The expected result is a word-for-word copy of the entries, minus any pictures.
**** Data excerpts ****
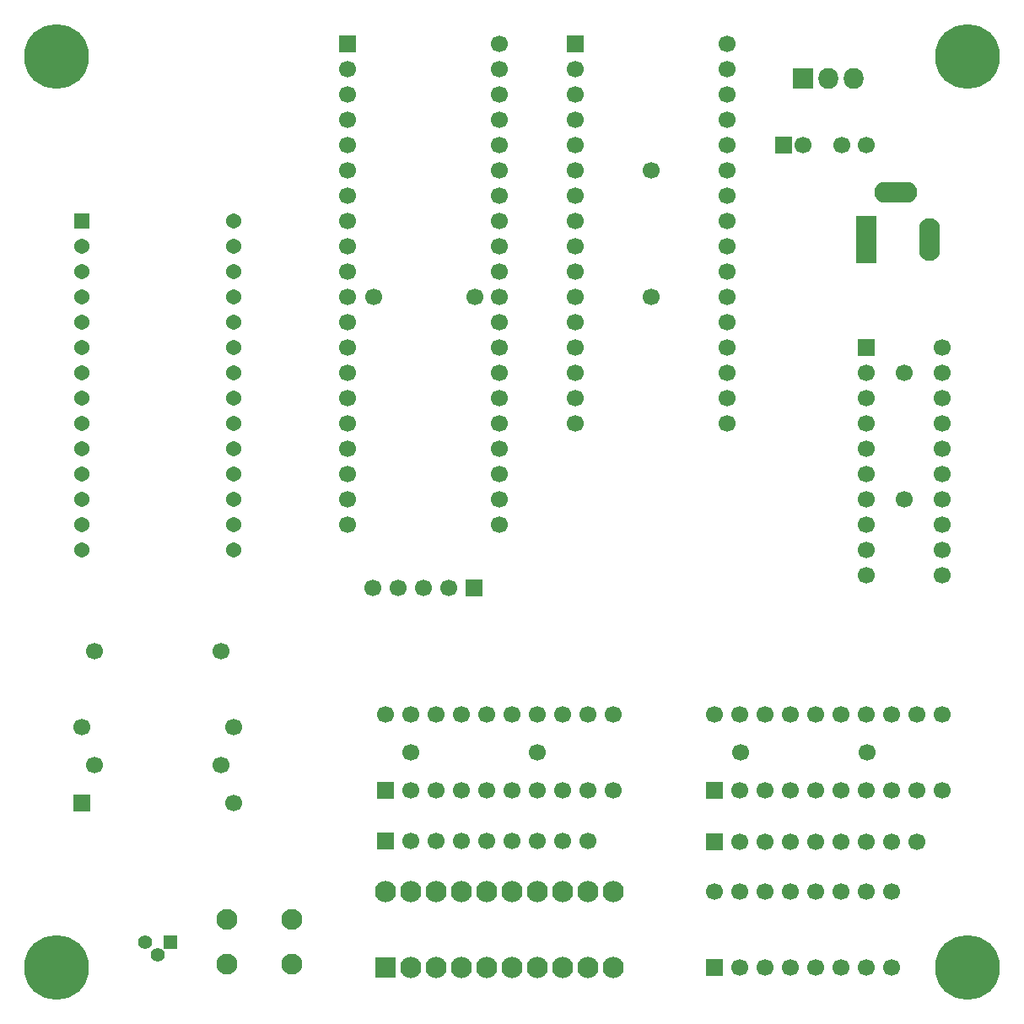
<source format=gbr>
%TF.GenerationSoftware,Novarm,DipTrace,4.3.0.4*%
%TF.CreationDate,2023-07-19T22:18:53+01:00*%
%FSLAX26Y26*%
%MOIN*%
%TF.FileFunction,Soldermask,Bot*%
%TF.Part,Single*%
%ADD45O,0.078937X0.082677*%
%ADD47R,0.078937X0.082677*%
%ADD49C,0.083937*%
%ADD51R,0.083937X0.083937*%
%ADD53C,0.06063*%
%ADD55R,0.06063X0.06063*%
%ADD57O,0.169291X0.082677*%
%ADD59O,0.082677X0.169291*%
%ADD61R,0.082677X0.185039*%
%ADD63C,0.082677*%
%ADD65C,0.055118*%
%ADD67R,0.055118X0.055118*%
%ADD69C,0.066929*%
%ADD71C,0.066929*%
%ADD73R,0.066929X0.066929*%
%ADD75C,0.255906*%
G75*
G01*
%LPD*%
D75*
X4143701Y4143701D3*
D73*
X3143701Y543701D3*
D71*
X3243701D3*
X3343701D3*
X3443701D3*
X3543701D3*
X3643701D3*
X3743701D3*
X3843701D3*
Y843701D3*
X3743701D3*
X3643701D3*
X3543701D3*
X3443701D3*
X3343701D3*
X3243701D3*
X3143701D3*
D69*
X2893701Y3693701D3*
Y3193701D3*
D67*
X993701Y643701D3*
D65*
X943701Y593701D3*
X893701Y643701D3*
D73*
X2593701Y4193701D3*
D71*
Y4093701D3*
Y3993701D3*
Y3893701D3*
Y3793701D3*
Y3693701D3*
Y3593701D3*
Y3493701D3*
Y3393701D3*
Y3293701D3*
Y3193701D3*
Y3093701D3*
Y2993701D3*
Y2893701D3*
Y2793701D3*
Y2693701D3*
X3193701D3*
Y2793701D3*
Y2893701D3*
Y2993701D3*
Y3093701D3*
Y3193701D3*
Y3293701D3*
Y3393701D3*
Y3493701D3*
Y3593701D3*
Y3693701D3*
Y3793701D3*
Y3893701D3*
Y3993701D3*
Y4093701D3*
Y4193701D3*
D69*
X3743701Y3793701D3*
X3645276D3*
X1794488Y3193701D3*
X2194488D3*
D63*
X1215748Y732283D3*
X1471654D3*
X1215748Y555118D3*
X1471654D3*
D75*
X4143701Y543701D3*
X543701Y4143701D3*
D73*
X2193701Y2043701D3*
D71*
X2093701D3*
X1993701D3*
X1893701D3*
X1793701D3*
D69*
X3893701Y2893701D3*
Y2393701D3*
D73*
X643701Y1193701D3*
D69*
X1243701D3*
Y1493701D3*
X643701D3*
D73*
X3143701Y1243701D3*
D71*
X3243701D3*
X3343701D3*
X3443701D3*
X3543701D3*
X3643701D3*
X3743701D3*
X3843701D3*
X3943701D3*
X4043701D3*
Y1543701D3*
X3943701D3*
X3843701D3*
X3743701D3*
X3643701D3*
X3543701D3*
X3443701D3*
X3343701D3*
X3243701D3*
X3143701D3*
D61*
X3743701Y3418110D3*
D59*
X3991732D3*
D57*
X3857874Y3607087D3*
D73*
X1693701Y4193701D3*
D71*
Y4093701D3*
Y3993701D3*
Y3893701D3*
Y3793701D3*
Y3693701D3*
Y3593701D3*
Y3493701D3*
Y3393701D3*
Y3293701D3*
Y3193701D3*
Y3093701D3*
Y2993701D3*
Y2893701D3*
Y2793701D3*
Y2693701D3*
Y2593701D3*
Y2493701D3*
Y2393701D3*
Y2293701D3*
X2293701D3*
Y2393701D3*
Y2493701D3*
Y2593701D3*
Y2693701D3*
Y2793701D3*
Y2893701D3*
Y2993701D3*
Y3093701D3*
Y3193701D3*
Y3293701D3*
Y3393701D3*
Y3493701D3*
Y3593701D3*
Y3693701D3*
Y3793701D3*
Y3893701D3*
Y3993701D3*
Y4093701D3*
Y4193701D3*
D69*
X3244488Y1393701D3*
X3744488D3*
D55*
X643701Y3493701D3*
D53*
Y3393701D3*
Y3293701D3*
Y3193701D3*
Y3093701D3*
Y2993701D3*
Y2893701D3*
Y2793701D3*
Y2693701D3*
Y2593701D3*
Y2493701D3*
Y2393701D3*
Y2293701D3*
Y2193701D3*
X1243701D3*
Y2293701D3*
Y2393701D3*
Y2493701D3*
Y2593701D3*
Y2693701D3*
Y2793701D3*
Y2893701D3*
Y2993701D3*
Y3093701D3*
Y3193701D3*
Y3293701D3*
Y3393701D3*
Y3493701D3*
D69*
X693701Y1343701D3*
X1193701D3*
X1943701Y1393701D3*
X2443701D3*
X1193701Y1793701D3*
X693701D3*
D73*
X1843701Y1243701D3*
D71*
X1943701D3*
X2043701D3*
X2143701D3*
X2243701D3*
X2343701D3*
X2443701D3*
X2543701D3*
X2643701D3*
X2743701D3*
Y1543701D3*
X2643701D3*
X2543701D3*
X2443701D3*
X2343701D3*
X2243701D3*
X2143701D3*
X2043701D3*
X1943701D3*
X1843701D3*
D73*
X3414961Y3793701D3*
D69*
X3493701D3*
D73*
X3143701Y1039370D3*
D71*
X3243701D3*
X3343701D3*
X3443701D3*
X3543701D3*
X3643701D3*
X3743701D3*
X3843701D3*
X3943701D3*
D51*
X1843701Y543701D3*
D49*
X1943701D3*
X2043701D3*
X2143701D3*
X2243701D3*
X2343701D3*
X2443701D3*
X2543701D3*
X2643701D3*
X2743701D3*
Y843701D3*
X2643701D3*
X2543701D3*
X2443701D3*
X2343701D3*
X2243701D3*
X2143701D3*
X2043701D3*
X1943701D3*
X1843701D3*
D73*
Y1043701D3*
D71*
X1943701D3*
X2043701D3*
X2143701D3*
X2243701D3*
X2343701D3*
X2443701D3*
X2543701D3*
X2643701D3*
D73*
X3743701Y2993701D3*
D71*
Y2893701D3*
Y2793701D3*
Y2693701D3*
Y2593701D3*
Y2493701D3*
Y2393701D3*
Y2293701D3*
Y2193701D3*
Y2093701D3*
X4043701D3*
Y2193701D3*
Y2293701D3*
Y2393701D3*
Y2493701D3*
Y2593701D3*
Y2693701D3*
Y2793701D3*
Y2893701D3*
Y2993701D3*
D75*
X543701Y543701D3*
D47*
X3493701Y4056496D3*
D45*
X3593701D3*
X3693701D3*
M02*

</source>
****
» Reply
<source format=gbr>
%TF.GenerationSoftware,Novarm,DipTrace,4.3.0.4*%
%TF.CreationDate,2023-07-19T22:18:53+01:00*%
%FSLAX26Y26*%
%MOIN*%
%TF.FileFunction,Soldermask,Bot*%
%TF.Part,Single*%
%ADD45O,0.078937X0.082677*%
%ADD47R,0.078937X0.082677*%
%ADD49C,0.083937*%
%ADD51R,0.083937X0.083937*%
%ADD53C,0.06063*%
%ADD55R,0.06063X0.06063*%
%ADD57O,0.169291X0.082677*%
%ADD59O,0.082677X0.169291*%
%ADD61R,0.082677X0.185039*%
%ADD63C,0.082677*%
%ADD65C,0.055118*%
%ADD67R,0.055118X0.055118*%
%ADD69C,0.066929*%
%ADD71C,0.066929*%
%ADD73R,0.066929X0.066929*%
%ADD75C,0.255906*%
G75*
G01*
%LPD*%
D75*
X4143701Y4143701D3*
D73*
X3143701Y543701D3*
D71*
X3243701D3*
X3343701D3*
X3443701D3*
X3543701D3*
X3643701D3*
X3743701D3*
X3843701D3*
Y843701D3*
X3743701D3*
X3643701D3*
X3543701D3*
X3443701D3*
X3343701D3*
X3243701D3*
X3143701D3*
D69*
X2893701Y3693701D3*
Y3193701D3*
D67*
X993701Y643701D3*
D65*
X943701Y593701D3*
X893701Y643701D3*
D73*
X2593701Y4193701D3*
D71*
Y4093701D3*
Y3993701D3*
Y3893701D3*
Y3793701D3*
Y3693701D3*
Y3593701D3*
Y3493701D3*
Y3393701D3*
Y3293701D3*
Y3193701D3*
Y3093701D3*
Y2993701D3*
Y2893701D3*
Y2793701D3*
Y2693701D3*
X3193701D3*
Y2793701D3*
Y2893701D3*
Y2993701D3*
Y3093701D3*
Y3193701D3*
Y3293701D3*
Y3393701D3*
Y3493701D3*
Y3593701D3*
Y3693701D3*
Y3793701D3*
Y3893701D3*
Y3993701D3*
Y4093701D3*
Y4193701D3*
D69*
X3743701Y3793701D3*
X3645276D3*
X1794488Y3193701D3*
X2194488D3*
D63*
X1215748Y732283D3*
X1471654D3*
X1215748Y555118D3*
X1471654D3*
D75*
X4143701Y543701D3*
X543701Y4143701D3*
D73*
X2193701Y2043701D3*
D71*
X2093701D3*
X1993701D3*
X1893701D3*
X1793701D3*
D69*
X3893701Y2893701D3*
Y2393701D3*
D73*
X643701Y1193701D3*
D69*
X1243701D3*
Y1493701D3*
X643701D3*
D73*
X3143701Y1243701D3*
D71*
X3243701D3*
X3343701D3*
X3443701D3*
X3543701D3*
X3643701D3*
X3743701D3*
X3843701D3*
X3943701D3*
X4043701D3*
Y1543701D3*
X3943701D3*
X3843701D3*
X3743701D3*
X3643701D3*
X3543701D3*
X3443701D3*
X3343701D3*
X3243701D3*
X3143701D3*
D61*
X3743701Y3418110D3*
D59*
X3991732D3*
D57*
X3857874Y3607087D3*
D73*
X1693701Y4193701D3*
D71*
Y4093701D3*
Y3993701D3*
Y3893701D3*
Y3793701D3*
Y3693701D3*
Y3593701D3*
Y3493701D3*
Y3393701D3*
Y3293701D3*
Y3193701D3*
Y3093701D3*
Y2993701D3*
Y2893701D3*
Y2793701D3*
Y2693701D3*
Y2593701D3*
Y2493701D3*
Y2393701D3*
Y2293701D3*
X2293701D3*
Y2393701D3*
Y2493701D3*
Y2593701D3*
Y2693701D3*
Y2793701D3*
Y2893701D3*
Y2993701D3*
Y3093701D3*
Y3193701D3*
Y3293701D3*
Y3393701D3*
Y3493701D3*
Y3593701D3*
Y3693701D3*
Y3793701D3*
Y3893701D3*
Y3993701D3*
Y4093701D3*
Y4193701D3*
D69*
X3244488Y1393701D3*
X3744488D3*
D55*
X643701Y3493701D3*
D53*
Y3393701D3*
Y3293701D3*
Y3193701D3*
Y3093701D3*
Y2993701D3*
Y2893701D3*
Y2793701D3*
Y2693701D3*
Y2593701D3*
Y2493701D3*
Y2393701D3*
Y2293701D3*
Y2193701D3*
X1243701D3*
Y2293701D3*
Y2393701D3*
Y2493701D3*
Y2593701D3*
Y2693701D3*
Y2793701D3*
Y2893701D3*
Y2993701D3*
Y3093701D3*
Y3193701D3*
Y3293701D3*
Y3393701D3*
Y3493701D3*
D69*
X693701Y1343701D3*
X1193701D3*
X1943701Y1393701D3*
X2443701D3*
X1193701Y1793701D3*
X693701D3*
D73*
X1843701Y1243701D3*
D71*
X1943701D3*
X2043701D3*
X2143701D3*
X2243701D3*
X2343701D3*
X2443701D3*
X2543701D3*
X2643701D3*
X2743701D3*
Y1543701D3*
X2643701D3*
X2543701D3*
X2443701D3*
X2343701D3*
X2243701D3*
X2143701D3*
X2043701D3*
X1943701D3*
X1843701D3*
D73*
X3414961Y3793701D3*
D69*
X3493701D3*
D73*
X3143701Y1039370D3*
D71*
X3243701D3*
X3343701D3*
X3443701D3*
X3543701D3*
X3643701D3*
X3743701D3*
X3843701D3*
X3943701D3*
D51*
X1843701Y543701D3*
D49*
X1943701D3*
X2043701D3*
X2143701D3*
X2243701D3*
X2343701D3*
X2443701D3*
X2543701D3*
X2643701D3*
X2743701D3*
Y843701D3*
X2643701D3*
X2543701D3*
X2443701D3*
X2343701D3*
X2243701D3*
X2143701D3*
X2043701D3*
X1943701D3*
X1843701D3*
D73*
Y1043701D3*
D71*
X1943701D3*
X2043701D3*
X2143701D3*
X2243701D3*
X2343701D3*
X2443701D3*
X2543701D3*
X2643701D3*
D73*
X3743701Y2993701D3*
D71*
Y2893701D3*
Y2793701D3*
Y2693701D3*
Y2593701D3*
Y2493701D3*
Y2393701D3*
Y2293701D3*
Y2193701D3*
Y2093701D3*
X4043701D3*
Y2193701D3*
Y2293701D3*
Y2393701D3*
Y2493701D3*
Y2593701D3*
Y2693701D3*
Y2793701D3*
Y2893701D3*
Y2993701D3*
D75*
X543701Y543701D3*
D47*
X3493701Y4056496D3*
D45*
X3593701D3*
X3693701D3*
M02*

</source>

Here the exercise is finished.